**Data supplied:**
***

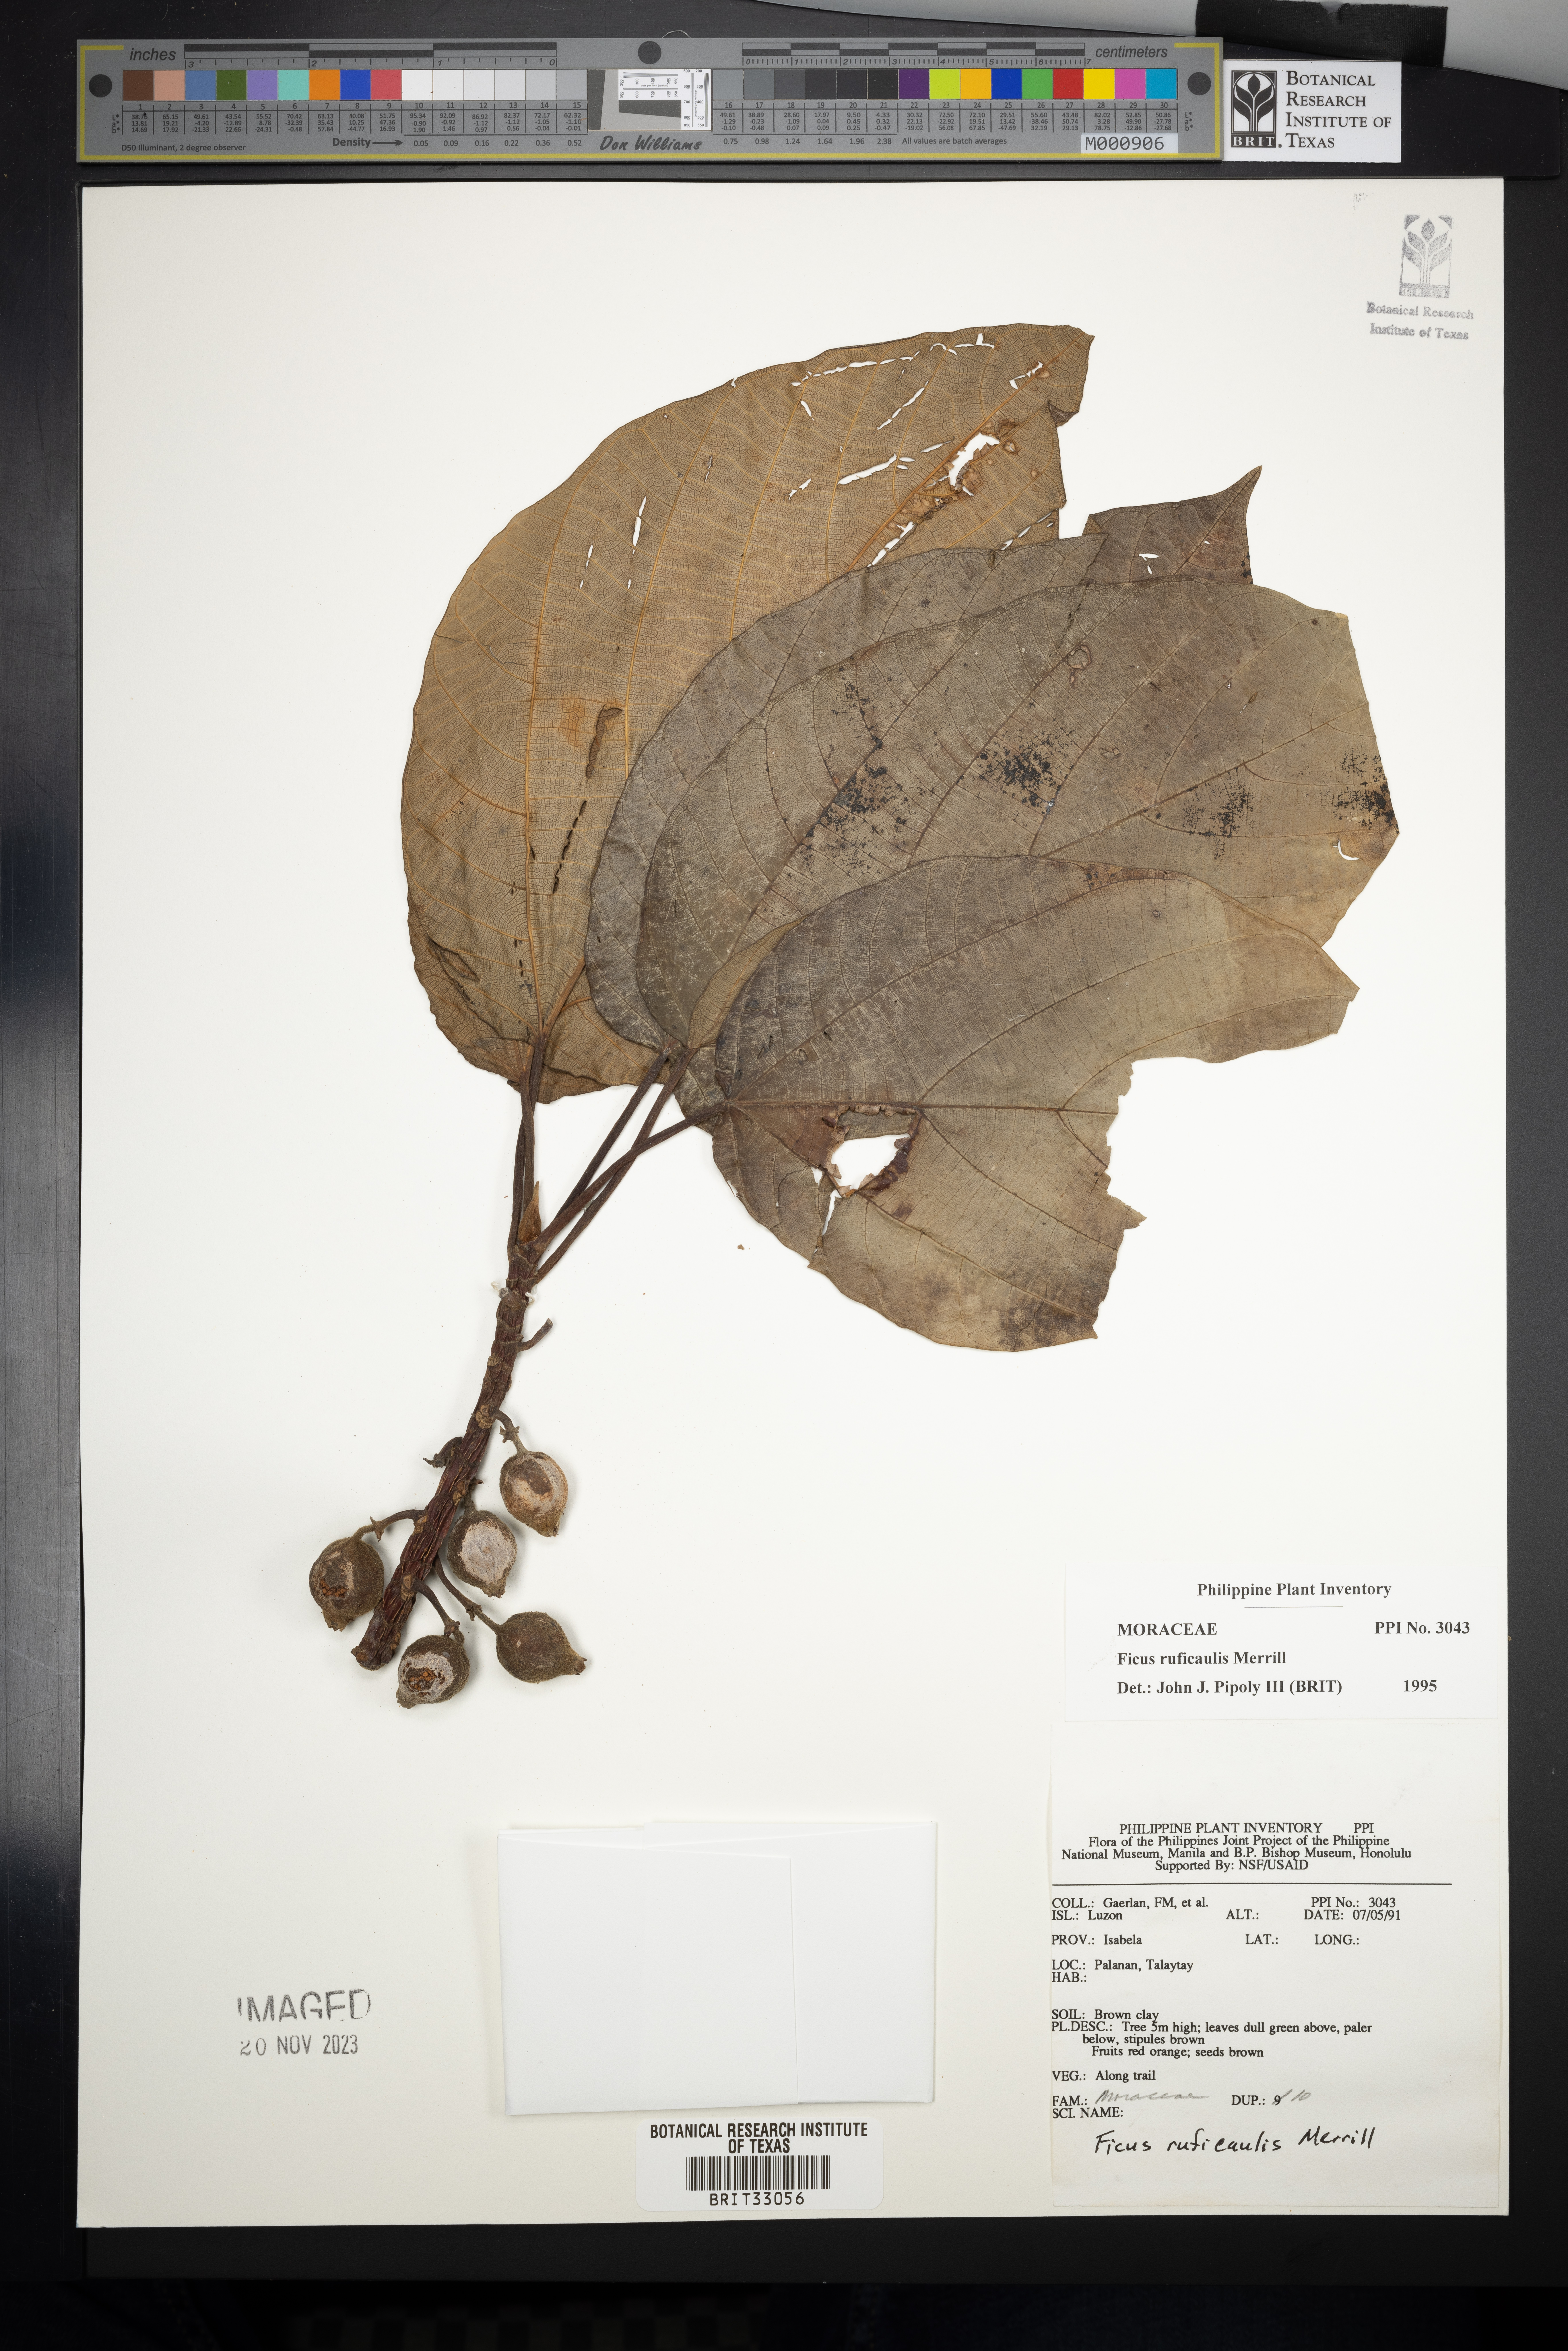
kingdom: Plantae
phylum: Tracheophyta
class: Magnoliopsida
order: Rosales
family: Moraceae
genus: Ficus
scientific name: Ficus ruficaulis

***

**The problem:**
Please reproduce every line of text in the records above word for word, leaving out the pictures.

**Task answer:**
kingdom: Plantae
phylum: Tracheophyta
class: Magnoliopsida
order: Rosales
family: Moraceae
genus: Ficus
scientific name: Ficus ruficaulis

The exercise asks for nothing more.